FinTech
Architecting a compliant multi-tenant SaaS platform for a financial services provider
Background
A financial services provider needed to launch a multi-tenant SaaS platform capable of managing thousands of customers, active loans, and a growing user base, while operating under strict GDPR and DORA requirements. The platform had to serve multiple tenants with rigorously isolated data, while the team needed to move quickly and avoid the operational overhead of a fully distributed system before the product had proven itself.
Ascentic was brought in to design and build the backend architecture from the ground up, covering the multi-tenancy model, module boundaries, encryption, event reliability, and inter-service communication.
The challenge
The client faced a set of tightly interconnected architectural constraints:
- Strict data isolation with regulatory obligations The platform had to comply with GDPR and DORA from day one - tenant data could never be co-mingled, personal data had to be fully erasable, and audit trails had to be immutable and demonstrable to regulators. A shared schema or an application-level filter was not an acceptable risk.
- Domain complexity across multiple business areas The platform needed to support user management, customer profiles, loan processing, notifications, audit logging, and organisational structure, each with its own lifecycle and rate of change. A single unstructured codebase would become a maintenance problem almost immediately.

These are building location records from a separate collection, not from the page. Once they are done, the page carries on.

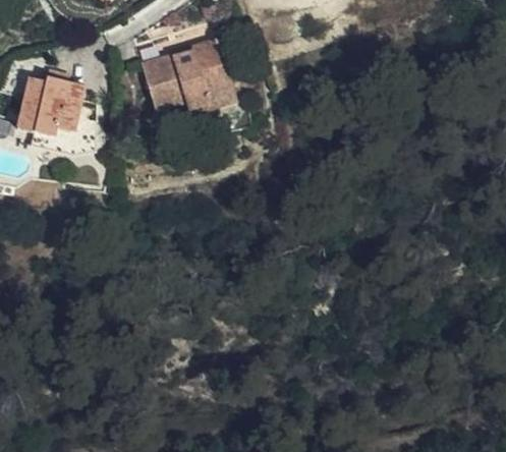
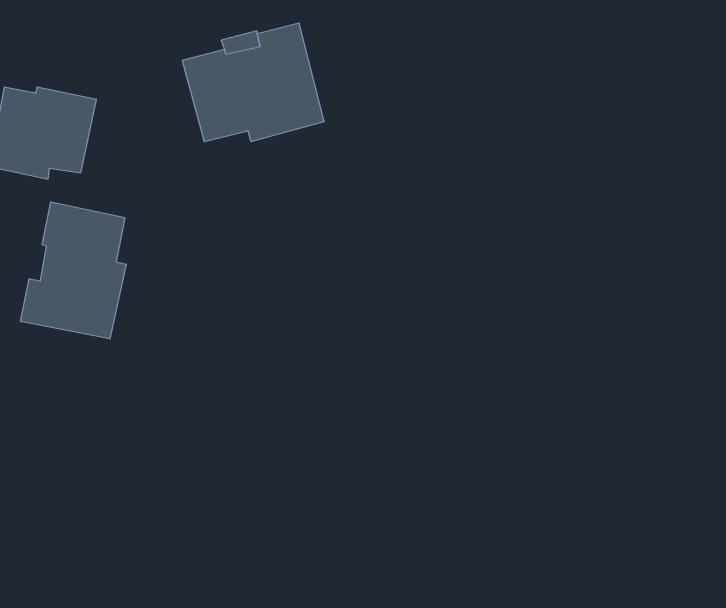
building: none -> [20,202,126,339]

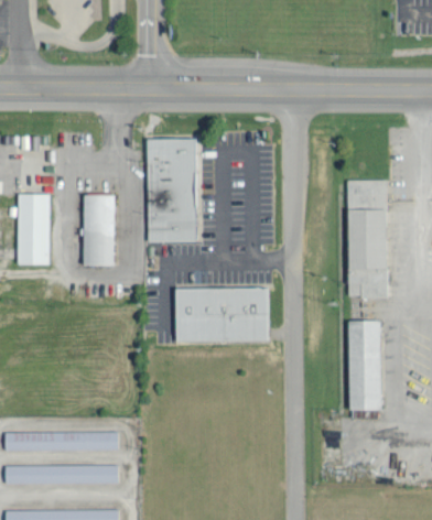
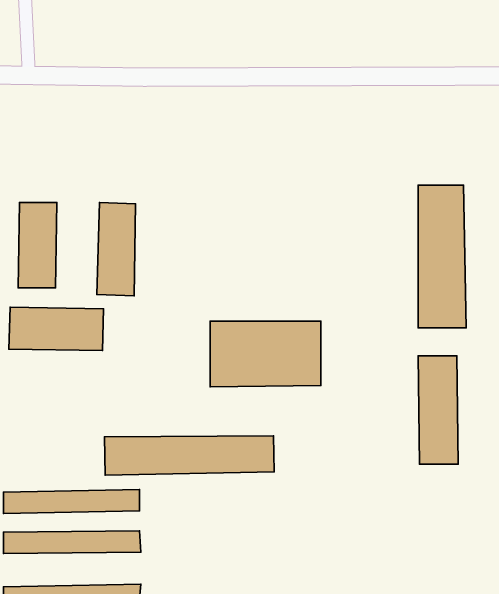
building: [147,141,196,246] -> none
building: none -> [9,307,104,351]
building: none -> [104,436,274,475]

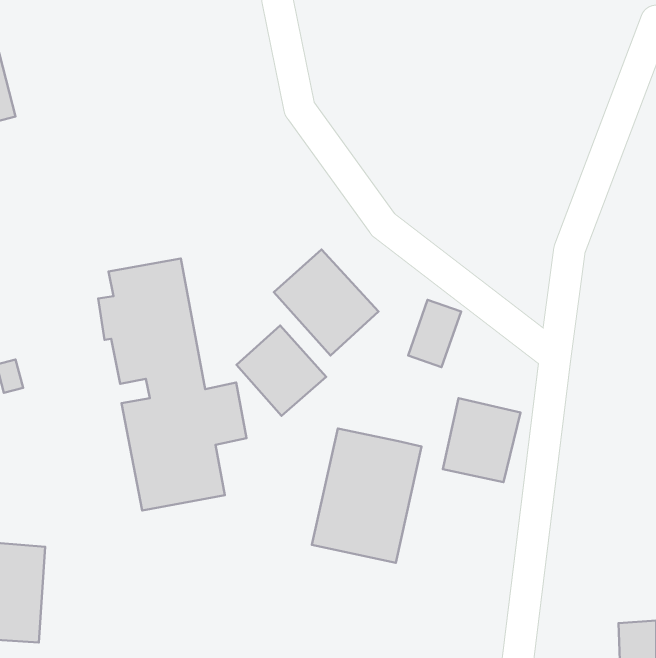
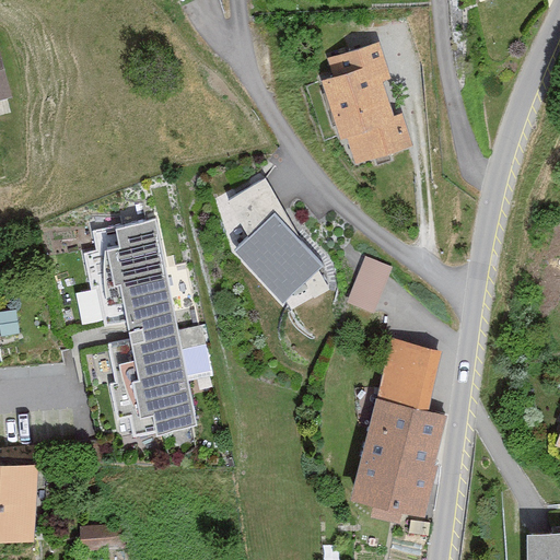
building: none -> [325,43,416,170]
building: [237,325,326,416] -> none
building: [312,428,422,563] -> [353,399,446,513]

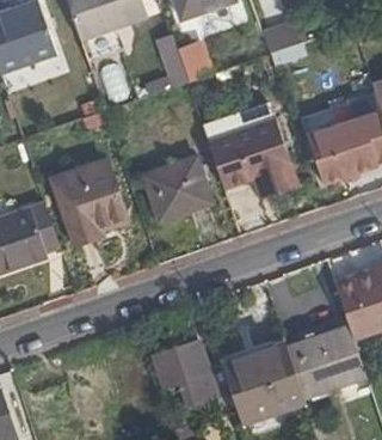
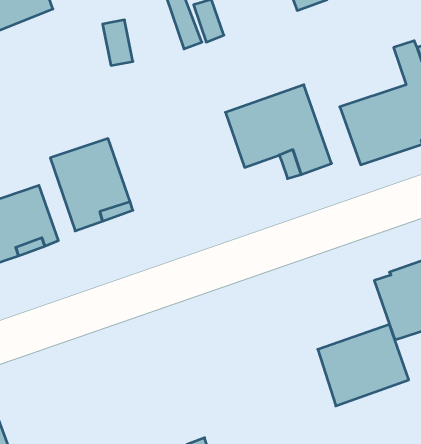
building: [143,159,211,222] -> none
building: [155,341,216,403] -> none
building: [222,342,304,422] -> none

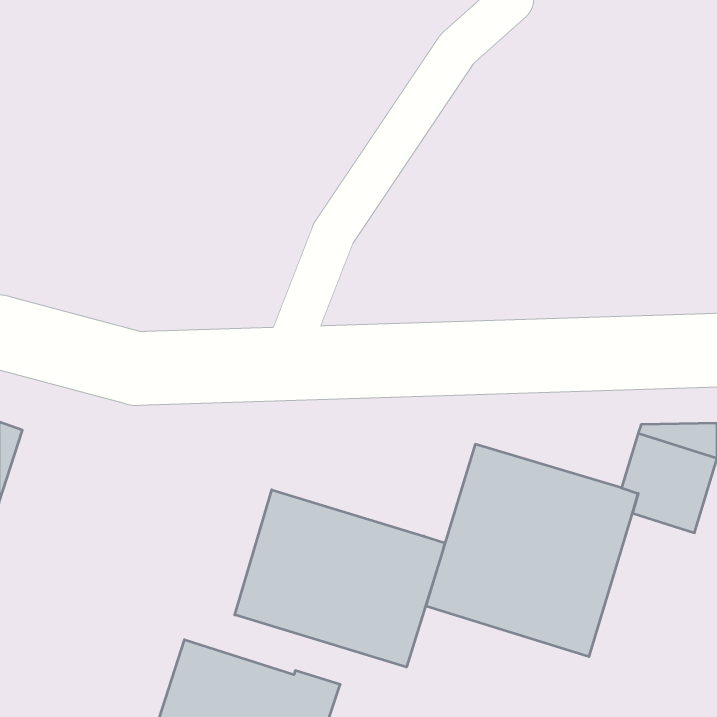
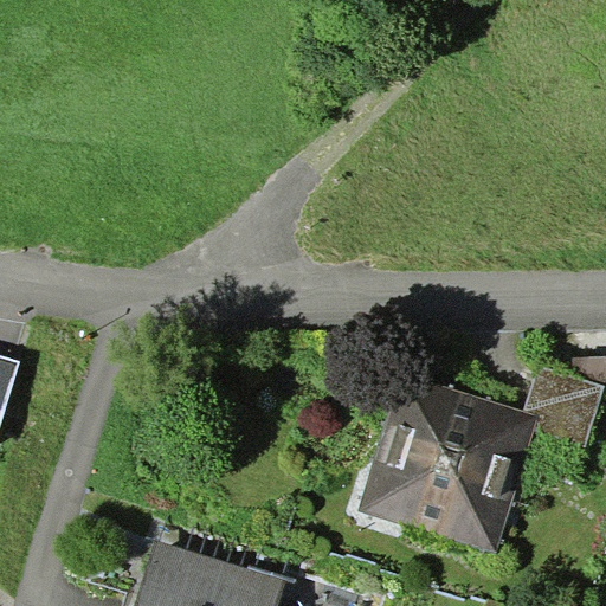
building: [235,490,445,667] -> none

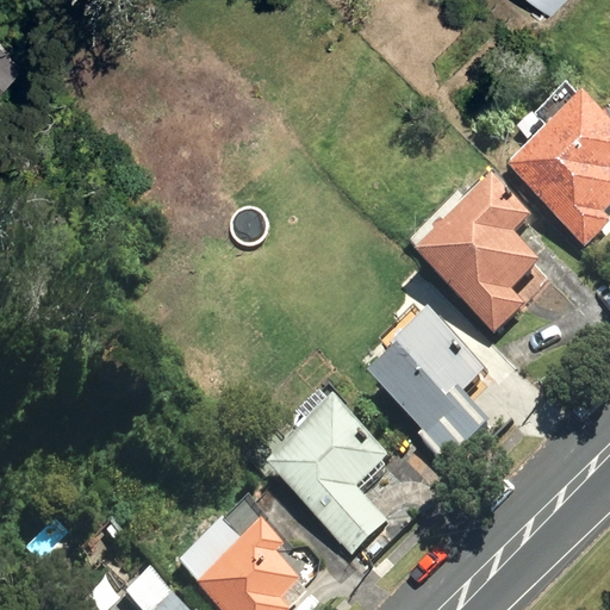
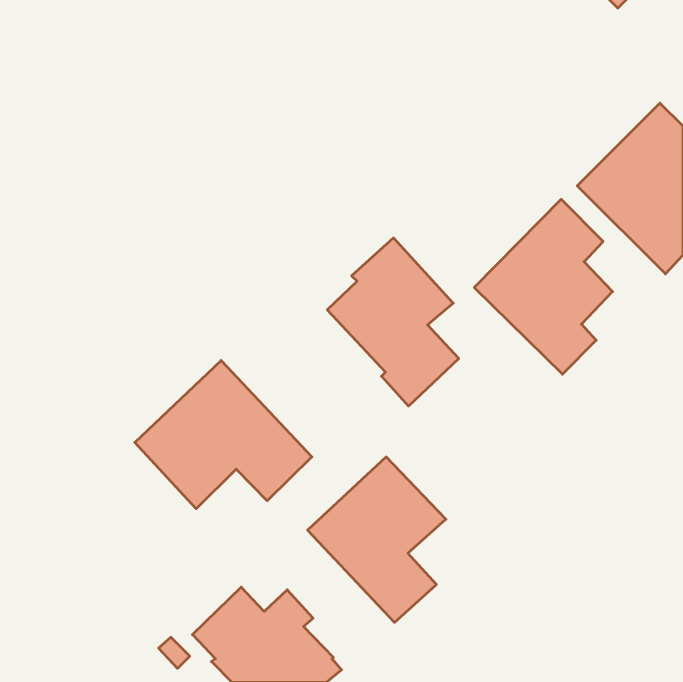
building: [373,311,488,459] -> [327,238,459,406]
building: none -> [135,360,312,509]

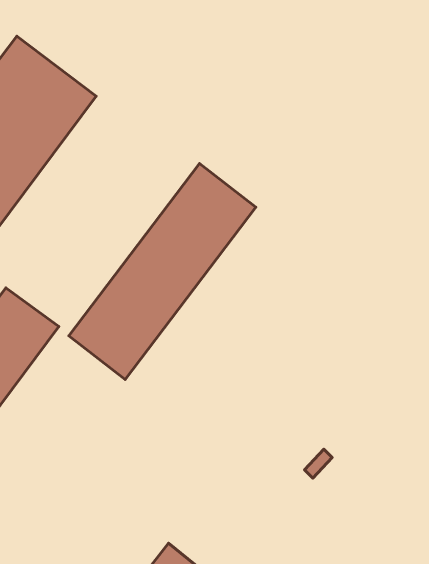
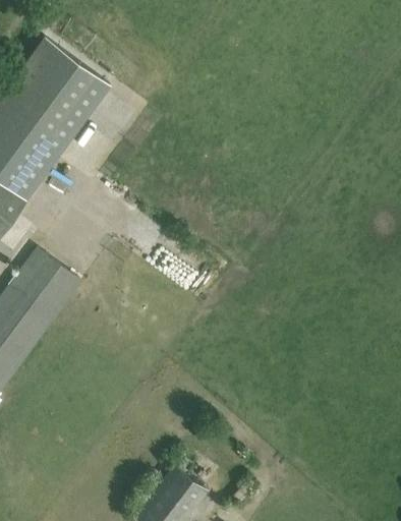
building: [69,164,256,380] -> none

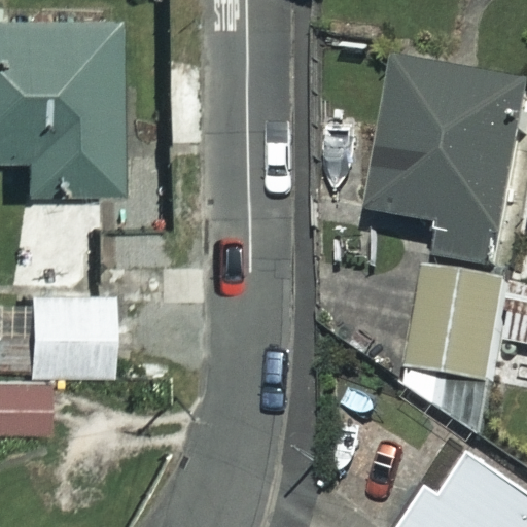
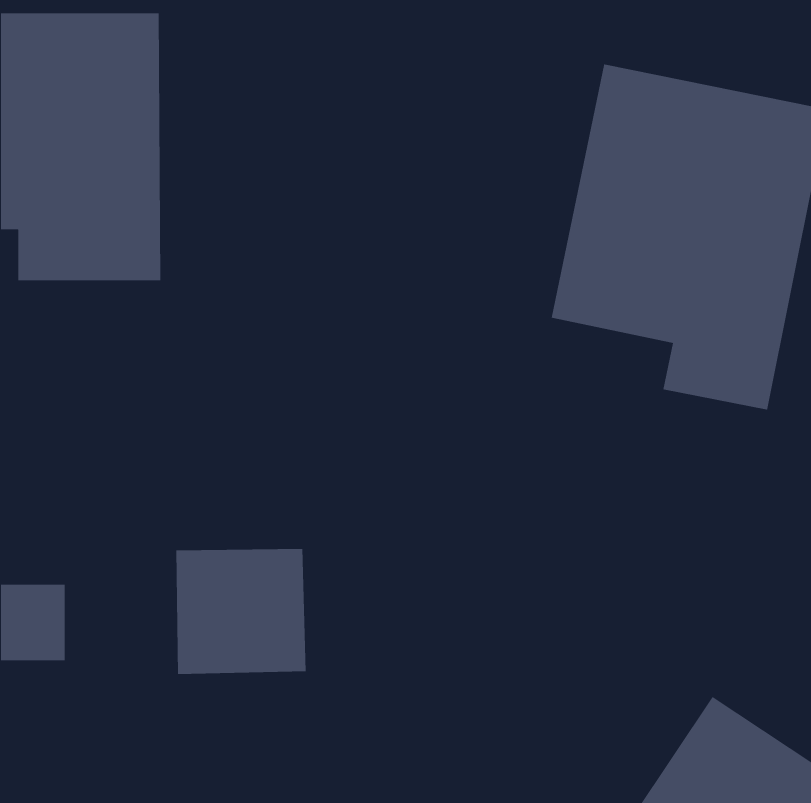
building: [408,277,508,390] -> none
building: [25,296,109,378] -> [176,548,307,675]

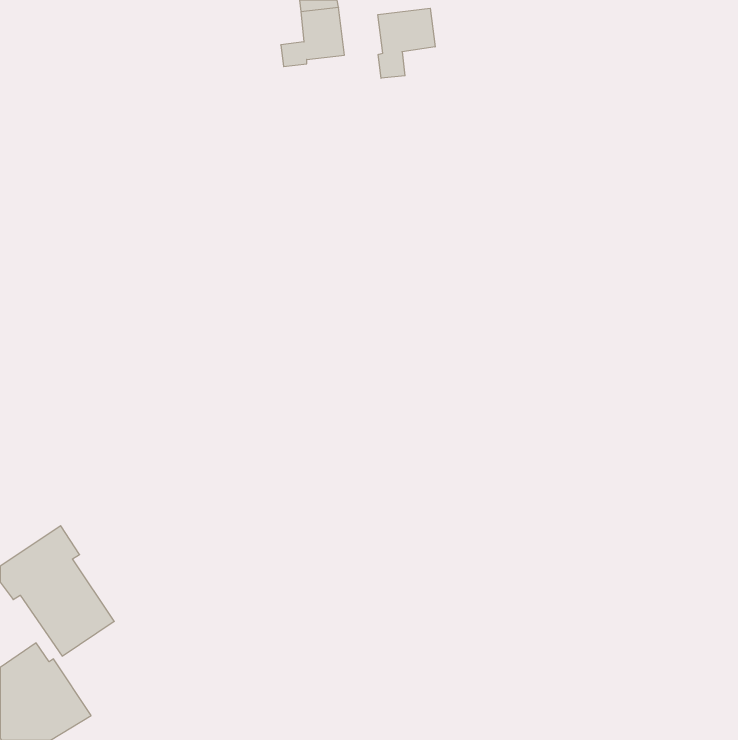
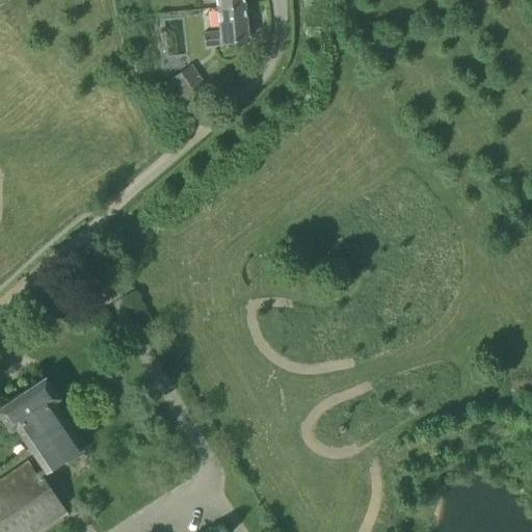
building: [378,8,435,78] -> none
building: none -> [169,64,207,102]

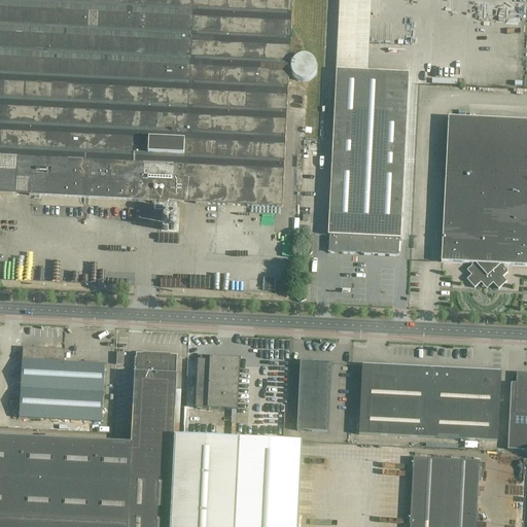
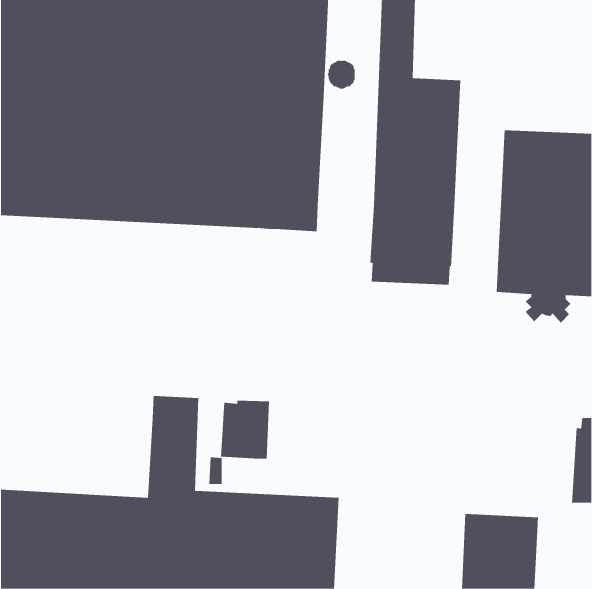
building: [20,345,105,420] -> none
building: [297,359,331,429] -> none
building: [359,362,501,438] -> none

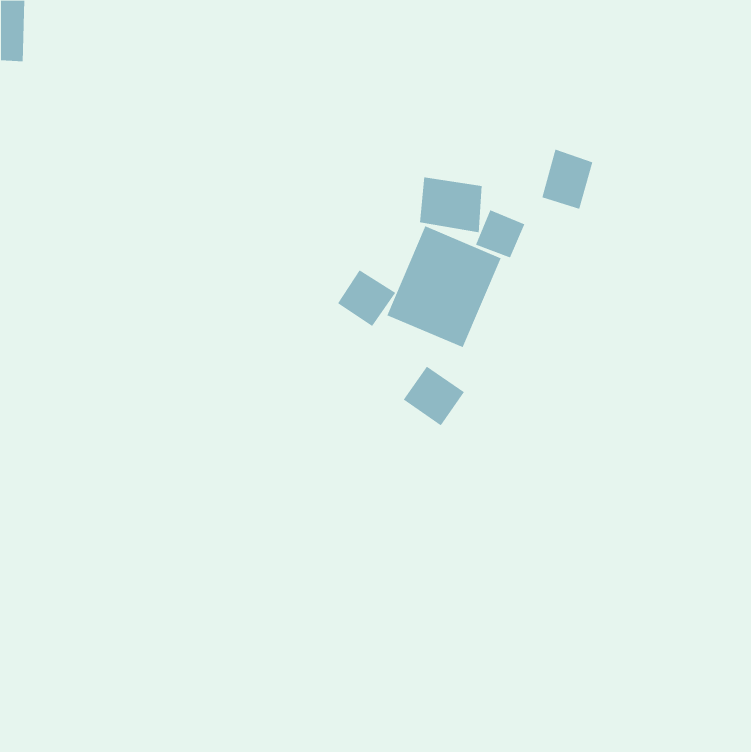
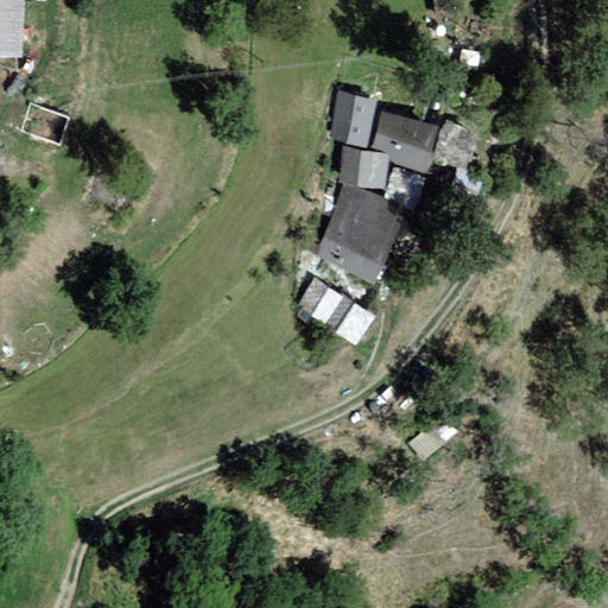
building: none -> [330,91,376,144]
building: none -> [379,113,441,176]
building: [337,269,396,327] -> [298,277,346,323]

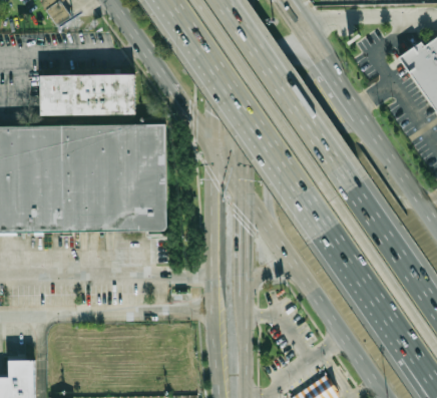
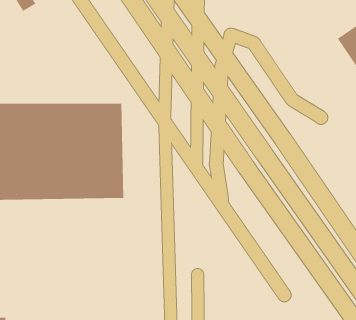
building: [39,74,133,115] -> none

- Operational maturity constraints The team did not have the infrastructure or experience to justify a full microservices architecture - distributed tracing, a service mesh, multiple deployment pipelines - before the product had been validated in market.
- Reliability without distributed transactions If a customer was created, the downstream notification, audit record, and integrations had to follow reliably, even if the process crashed mid-operation.
The Solution
Ascentic's engineering team designed a modular monolith on .NET 9, delivering domain-level discipline without the operational cost of microservices.
1. Modular monolith with enforced boundaries
Structured the system around distinct business modules - Loans, Customers, Users, Notifications, Audits, and Organisations - with enforced internal boundaries and no direct cross-module references.
Each module followed a consistent Clean Architecture layering: Domain, Application (CQRS via MediatR), Infrastructure (EF Core), and Presentation (REST / gRPC).
2. Database-per-tenant isolation
Provisioned a fully separate SQL Server database per tenant, making the connection string the physical access control boundary and eliminating any risk of cross-tenant leakage through application-layer filtering.
Built tenant context propagation, flowing the correct tenant identity through HTTP requests, background jobs, gRPC calls, and event consumers. Database lookups were cached in Redis to avoid resolution overhead at runtime.
3. gRPC and integration events for inter-module communication
Used gRPC for synchronous queries between modules - permission checks, organisation lookups, tenant identity resolution - where a real-time, typed response was required.
Used integration events via MassTransit (Azure Service Bus) for asynchronous state-change communication. The publishing module moves on; consumers react independently with no coupling to the publisher.
4. Outbox Pattern for reliable event delivery
Implemented the Outbox Pattern so that domain events are written to an OutboxMessages table in the same database transaction as the entity save. A Quartz.NET background job sweeps the outbox and republishes unprocessed messages, ensuring no event is silently dropped, even if the process crashes between the write and the publish.
5. Field-level encryption with a two-layer key hierarchy
Applied AES-256 encryption to sensitive fields via an EF Core interceptor, keeping application code clean while ensuring the database stores only ciphertext. A KEK/DEK structure meant key rotation required re-encrypting only the Data Encryption Key, not all tenant data.
Used Argon2 for password hashing, chosen for its memory-hard properties that make brute-force attacks computationally expensive even with dedicated hardware.
The results
Full regulatory compliance from day one Per-tenant databases gave auditors a clear, demonstrable isolation story. GDPR erasure requests were scoped to a single database. DORA obligations were covered through the Outbox Pattern, Quartz.NET clustering, and an immutable audit log.
Structural data isolation with no conditional risk Physical separation eliminated the category of bugs where misconfigured filters expose tenant data. Isolation was enforced at the infrastructure level, not the application level.
Guaranteed event delivery under failure conditions The Outbox Pattern ensured downstream reactions - notifications, audit records, integrations - were guaranteed to follow every state change, regardless of process interruptions.
Fast onboarding and straightforward debugging Consistent module structure meant new developers could apply knowledge from one module across the entire codebase. A single process and log stream made tracing issues significantly faster than a distributed alternative.